Figure 10.

DCLK1 knockdown reduces α-Syn levels in human neurons derived from a patient with SNCA triplication. A, Representative IF images of GABA and βIII-tubulin staining in H9 neurons, clone NN0000049 (SNCA Triplication clone 1), clone NN0003871 (SNCA Triplication clone 2), and its respective isogenic control.
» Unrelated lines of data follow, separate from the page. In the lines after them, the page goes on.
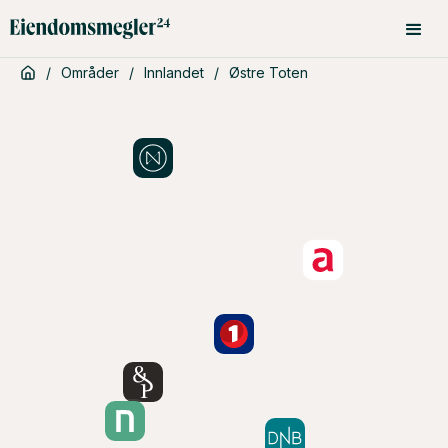
/
Områder
/
Innlandet
/
Østre Toten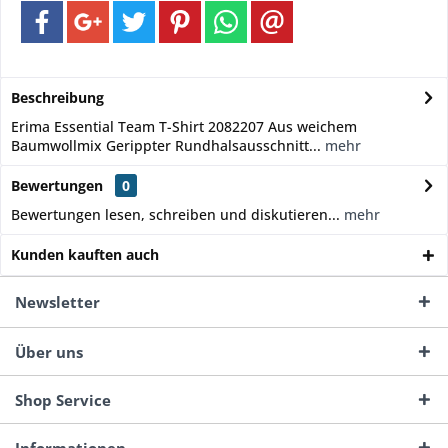
Beschreibung
Erima Essential Team T-Shirt 2082207 Aus weichem
Baumwollmix Gerippter Rundhalsausschnitt...
mehr
Bewertungen
0
Bewertungen lesen, schreiben und diskutieren...
mehr
Kunden kauften auch
Newsletter
Über uns
Shop Service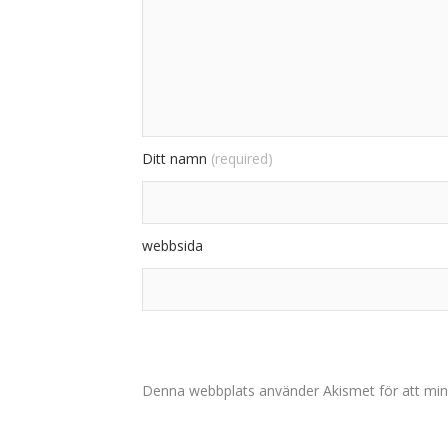
Ditt namn
(required)
webbsida
Denna webbplats använder Akismet för att min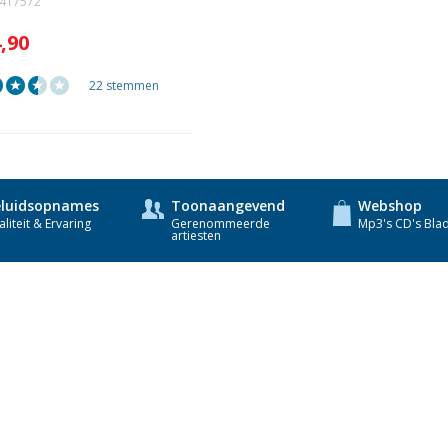
1417572
4,90
22 stemmen
luidsopnames
Toonaangevend
Webshop
liteit & Ervaring
Gerenommeerde
Mp3's CD's Bla
artiesten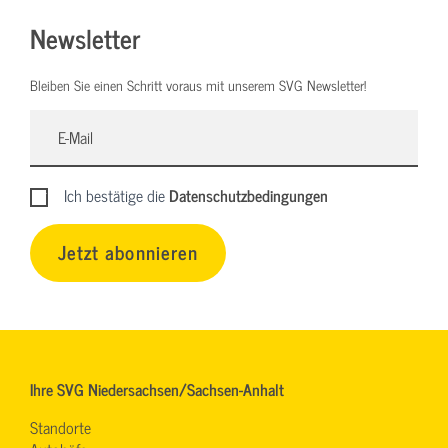
Newsletter
Bleiben Sie einen Schritt voraus mit unserem SVG Newsletter!
Ich bestätige die
Datenschutzbedingungen
Jetzt abonnieren
Ihre SVG Niedersachsen/Sachsen-Anhalt
Standorte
B, Representative IF images of Vglut1 and MAP2 staining in H9 neurons, clone NN0000049 (SNCA Triplication clone 1), clone NN0003871 (SNCA Triplication clone 2), and its respective isogenic control. C, Measurement of RNA and protein SNCA levels of clone 1 of SNCA triplication patient neurons using qPCR and Western blotting after neuronal differentiation compared with H9 ESC-derived neurons. Both pS129 (D1RIR) and total α-Syn were measured (BD42) (RNA, Student's t test, t = 5.35, p = 0.0005; protein pS129-α-Syn, Student's t test, t = 4.326, p = 0.0035; human-α-Syn, Student's t test, t = 7.815, p < 0.0001). D, Measurement of RNA and protein SNCA levels of clone 2 using qPCR and Western blotting in directly converted neurons compared with their isogenic corrected control. Both pS129 (D1RIR) and total α-Syn were measured (BD42) (RNA, Student's t test, t = 3.333, p < 0.0157; protein pS129-α-Syn, Student's t test, t = 6.542, p < 0.0001; human-α-Syn, Student's t test, t = 8.138, p < 0.0001). E, Western blot measurement of pS129-α-Syn (D1RIR), total α-Syn (BD42), and DCLK1 levels in differentiated SNCA triplication patient (clone 1) neurons after shRNA-mediated DCLK1 knockdown (pS129-α-Syn, one-way ANOVA, F = 73.45, p < 0.0001; human-α-Syn, one-way ANOVA, F = 21.68, p < 0.0001; full-length DCLK1, F = 7.992, p = 0.0018; kinase domain, F = 53.49, p < 0.0001). Each data point represents independent sets of neurons. Error bars indicate SEM. One-way ANOVA, followed by Dunnett's multiple-comparisons test: NS ≥ 0.05; *p ≤ 0.05; **p ≤ 0.01; ***p ≤ 0.001; ****p ≤ 0.0001.